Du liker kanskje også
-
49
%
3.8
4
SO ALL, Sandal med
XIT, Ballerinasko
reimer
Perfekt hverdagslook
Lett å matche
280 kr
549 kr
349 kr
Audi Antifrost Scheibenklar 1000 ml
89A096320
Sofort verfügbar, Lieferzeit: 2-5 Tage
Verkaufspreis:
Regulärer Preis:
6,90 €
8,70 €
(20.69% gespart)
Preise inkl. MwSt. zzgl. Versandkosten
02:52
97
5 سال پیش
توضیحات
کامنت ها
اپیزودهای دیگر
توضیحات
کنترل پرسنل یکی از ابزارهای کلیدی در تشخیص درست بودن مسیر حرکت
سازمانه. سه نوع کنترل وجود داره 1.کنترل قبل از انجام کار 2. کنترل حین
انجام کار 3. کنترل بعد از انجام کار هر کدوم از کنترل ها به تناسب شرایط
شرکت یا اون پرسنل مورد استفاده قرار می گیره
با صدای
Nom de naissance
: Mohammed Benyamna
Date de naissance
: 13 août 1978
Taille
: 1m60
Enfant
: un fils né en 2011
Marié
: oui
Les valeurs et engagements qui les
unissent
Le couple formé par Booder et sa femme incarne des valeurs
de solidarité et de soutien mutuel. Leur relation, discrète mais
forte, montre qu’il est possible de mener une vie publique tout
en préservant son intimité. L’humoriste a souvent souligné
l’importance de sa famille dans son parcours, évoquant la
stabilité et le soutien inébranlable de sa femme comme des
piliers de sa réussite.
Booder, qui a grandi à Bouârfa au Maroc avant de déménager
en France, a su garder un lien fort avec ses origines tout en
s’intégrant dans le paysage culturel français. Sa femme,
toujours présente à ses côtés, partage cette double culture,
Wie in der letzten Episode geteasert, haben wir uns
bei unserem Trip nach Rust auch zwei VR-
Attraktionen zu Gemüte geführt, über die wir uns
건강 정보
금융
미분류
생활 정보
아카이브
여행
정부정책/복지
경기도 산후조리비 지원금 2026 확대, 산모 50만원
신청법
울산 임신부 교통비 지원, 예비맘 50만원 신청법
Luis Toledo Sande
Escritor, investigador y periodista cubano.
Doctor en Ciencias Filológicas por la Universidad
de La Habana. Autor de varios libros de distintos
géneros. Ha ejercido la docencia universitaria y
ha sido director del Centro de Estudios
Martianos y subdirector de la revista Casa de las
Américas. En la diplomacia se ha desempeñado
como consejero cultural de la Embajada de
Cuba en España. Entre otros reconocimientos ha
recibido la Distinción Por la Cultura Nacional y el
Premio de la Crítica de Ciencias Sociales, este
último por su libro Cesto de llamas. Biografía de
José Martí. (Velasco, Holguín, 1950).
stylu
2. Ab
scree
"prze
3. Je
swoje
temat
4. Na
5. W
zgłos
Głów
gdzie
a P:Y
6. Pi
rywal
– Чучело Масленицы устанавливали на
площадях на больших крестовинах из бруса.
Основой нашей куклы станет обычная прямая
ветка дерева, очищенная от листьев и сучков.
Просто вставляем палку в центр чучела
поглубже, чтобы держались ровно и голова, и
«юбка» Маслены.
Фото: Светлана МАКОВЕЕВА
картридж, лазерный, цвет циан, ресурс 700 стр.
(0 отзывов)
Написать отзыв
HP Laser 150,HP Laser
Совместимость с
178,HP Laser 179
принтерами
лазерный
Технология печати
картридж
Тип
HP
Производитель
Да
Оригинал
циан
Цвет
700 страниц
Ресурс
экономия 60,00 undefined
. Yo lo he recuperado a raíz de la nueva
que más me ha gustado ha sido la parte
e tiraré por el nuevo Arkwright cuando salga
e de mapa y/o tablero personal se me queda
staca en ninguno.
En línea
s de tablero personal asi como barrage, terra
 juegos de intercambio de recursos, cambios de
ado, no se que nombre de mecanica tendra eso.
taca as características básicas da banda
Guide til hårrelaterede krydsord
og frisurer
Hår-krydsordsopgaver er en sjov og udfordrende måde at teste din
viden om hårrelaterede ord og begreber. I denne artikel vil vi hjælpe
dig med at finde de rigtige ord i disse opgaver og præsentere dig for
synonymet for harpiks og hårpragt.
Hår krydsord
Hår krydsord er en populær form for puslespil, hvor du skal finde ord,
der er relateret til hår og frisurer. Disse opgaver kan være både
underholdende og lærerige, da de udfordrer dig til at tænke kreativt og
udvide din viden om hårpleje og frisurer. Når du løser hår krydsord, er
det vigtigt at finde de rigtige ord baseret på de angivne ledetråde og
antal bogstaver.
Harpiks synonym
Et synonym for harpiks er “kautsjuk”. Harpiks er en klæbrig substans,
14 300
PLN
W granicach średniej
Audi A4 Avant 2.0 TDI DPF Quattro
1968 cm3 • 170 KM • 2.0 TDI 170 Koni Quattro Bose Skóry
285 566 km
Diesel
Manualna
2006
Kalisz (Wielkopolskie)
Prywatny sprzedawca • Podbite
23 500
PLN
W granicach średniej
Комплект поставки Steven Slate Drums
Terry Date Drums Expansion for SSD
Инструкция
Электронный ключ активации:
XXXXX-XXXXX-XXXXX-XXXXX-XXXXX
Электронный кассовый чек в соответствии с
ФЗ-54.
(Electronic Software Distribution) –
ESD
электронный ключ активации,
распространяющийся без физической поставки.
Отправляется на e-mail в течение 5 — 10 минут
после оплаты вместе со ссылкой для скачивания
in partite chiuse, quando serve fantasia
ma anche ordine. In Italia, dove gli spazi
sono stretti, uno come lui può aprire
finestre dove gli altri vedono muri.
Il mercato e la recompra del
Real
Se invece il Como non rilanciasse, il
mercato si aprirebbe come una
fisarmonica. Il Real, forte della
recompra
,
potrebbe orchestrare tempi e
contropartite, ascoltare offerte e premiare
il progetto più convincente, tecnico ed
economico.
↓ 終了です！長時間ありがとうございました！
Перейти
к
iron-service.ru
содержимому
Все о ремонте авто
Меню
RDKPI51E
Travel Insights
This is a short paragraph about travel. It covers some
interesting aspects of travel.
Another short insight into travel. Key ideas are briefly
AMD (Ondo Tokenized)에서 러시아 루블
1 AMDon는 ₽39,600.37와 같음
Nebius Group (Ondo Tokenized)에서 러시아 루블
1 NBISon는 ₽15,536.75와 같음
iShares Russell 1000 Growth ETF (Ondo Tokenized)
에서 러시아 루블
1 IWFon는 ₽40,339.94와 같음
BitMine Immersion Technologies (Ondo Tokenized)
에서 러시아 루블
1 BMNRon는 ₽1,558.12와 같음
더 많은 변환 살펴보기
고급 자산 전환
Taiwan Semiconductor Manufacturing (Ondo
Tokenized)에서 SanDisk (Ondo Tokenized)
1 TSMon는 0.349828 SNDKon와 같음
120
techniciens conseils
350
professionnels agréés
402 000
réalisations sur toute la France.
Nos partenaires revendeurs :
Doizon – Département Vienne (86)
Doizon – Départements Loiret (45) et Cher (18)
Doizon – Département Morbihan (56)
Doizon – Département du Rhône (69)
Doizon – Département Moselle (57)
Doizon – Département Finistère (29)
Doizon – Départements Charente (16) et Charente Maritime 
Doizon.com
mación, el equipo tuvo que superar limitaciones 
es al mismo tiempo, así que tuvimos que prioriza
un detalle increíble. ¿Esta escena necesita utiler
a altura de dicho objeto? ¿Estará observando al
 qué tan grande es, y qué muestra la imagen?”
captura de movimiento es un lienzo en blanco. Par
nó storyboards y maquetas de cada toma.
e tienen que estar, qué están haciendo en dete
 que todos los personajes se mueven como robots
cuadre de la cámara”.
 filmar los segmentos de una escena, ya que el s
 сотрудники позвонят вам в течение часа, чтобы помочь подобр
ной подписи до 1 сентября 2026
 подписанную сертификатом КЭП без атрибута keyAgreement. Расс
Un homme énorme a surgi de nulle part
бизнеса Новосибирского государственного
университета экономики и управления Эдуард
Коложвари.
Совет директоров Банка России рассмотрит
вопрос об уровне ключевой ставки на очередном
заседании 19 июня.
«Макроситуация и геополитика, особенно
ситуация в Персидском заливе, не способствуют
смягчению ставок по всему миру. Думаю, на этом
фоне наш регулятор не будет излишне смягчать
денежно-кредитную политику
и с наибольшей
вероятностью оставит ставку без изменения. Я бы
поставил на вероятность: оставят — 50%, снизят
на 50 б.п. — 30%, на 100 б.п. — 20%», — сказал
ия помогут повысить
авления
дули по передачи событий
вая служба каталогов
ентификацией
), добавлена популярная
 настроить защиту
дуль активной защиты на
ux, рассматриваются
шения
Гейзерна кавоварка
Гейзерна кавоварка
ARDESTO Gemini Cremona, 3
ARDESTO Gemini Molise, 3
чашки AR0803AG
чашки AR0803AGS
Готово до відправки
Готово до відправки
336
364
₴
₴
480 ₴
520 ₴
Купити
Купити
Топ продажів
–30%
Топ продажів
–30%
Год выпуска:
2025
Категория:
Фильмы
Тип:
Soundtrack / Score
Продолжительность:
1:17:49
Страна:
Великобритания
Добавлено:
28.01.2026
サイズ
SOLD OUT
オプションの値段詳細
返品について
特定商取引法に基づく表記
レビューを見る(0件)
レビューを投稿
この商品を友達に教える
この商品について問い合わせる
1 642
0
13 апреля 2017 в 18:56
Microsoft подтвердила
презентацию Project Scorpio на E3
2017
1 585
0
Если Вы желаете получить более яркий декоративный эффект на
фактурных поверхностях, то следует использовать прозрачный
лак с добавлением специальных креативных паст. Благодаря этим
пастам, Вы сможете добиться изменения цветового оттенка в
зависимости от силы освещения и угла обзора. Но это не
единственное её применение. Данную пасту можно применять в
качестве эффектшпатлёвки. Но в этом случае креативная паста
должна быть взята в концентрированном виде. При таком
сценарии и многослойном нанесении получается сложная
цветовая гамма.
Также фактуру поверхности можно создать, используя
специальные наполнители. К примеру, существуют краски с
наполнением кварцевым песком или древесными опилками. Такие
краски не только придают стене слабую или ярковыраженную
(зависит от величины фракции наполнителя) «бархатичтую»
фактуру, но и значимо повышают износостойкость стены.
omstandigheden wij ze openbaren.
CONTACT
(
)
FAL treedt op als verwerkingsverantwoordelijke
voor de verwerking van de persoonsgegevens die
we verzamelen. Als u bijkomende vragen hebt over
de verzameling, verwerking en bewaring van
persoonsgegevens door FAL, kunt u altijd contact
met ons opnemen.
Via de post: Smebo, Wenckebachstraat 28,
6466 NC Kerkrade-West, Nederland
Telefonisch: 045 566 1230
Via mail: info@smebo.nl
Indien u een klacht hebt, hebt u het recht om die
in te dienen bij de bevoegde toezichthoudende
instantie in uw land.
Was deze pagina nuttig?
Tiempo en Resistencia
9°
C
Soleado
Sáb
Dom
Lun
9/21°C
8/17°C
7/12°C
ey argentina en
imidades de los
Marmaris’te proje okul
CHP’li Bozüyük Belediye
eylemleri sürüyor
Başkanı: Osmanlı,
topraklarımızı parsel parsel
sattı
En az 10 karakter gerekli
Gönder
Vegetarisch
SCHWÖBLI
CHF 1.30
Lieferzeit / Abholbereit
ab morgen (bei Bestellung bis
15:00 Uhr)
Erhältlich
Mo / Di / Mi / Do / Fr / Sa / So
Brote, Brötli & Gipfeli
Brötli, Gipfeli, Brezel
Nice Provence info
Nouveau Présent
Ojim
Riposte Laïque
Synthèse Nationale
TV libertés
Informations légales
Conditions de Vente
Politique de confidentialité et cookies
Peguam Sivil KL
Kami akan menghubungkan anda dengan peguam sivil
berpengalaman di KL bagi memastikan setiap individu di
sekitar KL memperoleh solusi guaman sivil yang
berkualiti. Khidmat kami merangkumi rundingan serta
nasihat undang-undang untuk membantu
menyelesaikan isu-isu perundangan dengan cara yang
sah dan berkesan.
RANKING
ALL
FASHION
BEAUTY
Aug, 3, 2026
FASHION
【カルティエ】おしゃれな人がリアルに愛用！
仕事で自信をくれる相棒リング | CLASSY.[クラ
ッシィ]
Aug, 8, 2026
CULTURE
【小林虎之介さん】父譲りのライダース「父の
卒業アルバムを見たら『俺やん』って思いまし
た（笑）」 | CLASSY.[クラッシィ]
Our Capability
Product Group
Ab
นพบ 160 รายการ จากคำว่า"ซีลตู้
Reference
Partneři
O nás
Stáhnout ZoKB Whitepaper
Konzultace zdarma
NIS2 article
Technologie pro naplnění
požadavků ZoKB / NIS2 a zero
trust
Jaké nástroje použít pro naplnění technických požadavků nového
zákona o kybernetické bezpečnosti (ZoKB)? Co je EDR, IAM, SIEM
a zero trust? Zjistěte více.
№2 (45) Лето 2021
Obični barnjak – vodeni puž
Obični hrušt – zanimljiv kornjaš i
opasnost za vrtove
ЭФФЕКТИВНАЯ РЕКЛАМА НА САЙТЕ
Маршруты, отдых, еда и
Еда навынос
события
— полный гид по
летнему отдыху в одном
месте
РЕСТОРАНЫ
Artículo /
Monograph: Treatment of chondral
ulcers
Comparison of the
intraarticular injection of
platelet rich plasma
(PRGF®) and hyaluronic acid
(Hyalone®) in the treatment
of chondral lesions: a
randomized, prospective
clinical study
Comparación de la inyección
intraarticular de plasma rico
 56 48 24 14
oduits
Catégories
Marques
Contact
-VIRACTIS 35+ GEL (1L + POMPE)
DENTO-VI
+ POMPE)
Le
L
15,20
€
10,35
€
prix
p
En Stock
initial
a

• Work to be completed
Copy out the records from their first line through the line that contains "(20.69% gespart)", both ends included, keeping each line unchanged.

• Output
Du liker kanskje også
-
49
%
3.8
4
SO ALL, Sandal med
XIT, Ballerinasko
reimer
Perfekt hverdagslook
Lett å matche
280 kr
549 kr
349 kr
Audi Antifrost Scheibenklar 1000 ml
89A096320
Sofort verfügbar, Lieferzeit: 2-5 Tage
Verkaufspreis:
Regulärer Preis:
6,90 €
8,70 €
(20.69% gespart)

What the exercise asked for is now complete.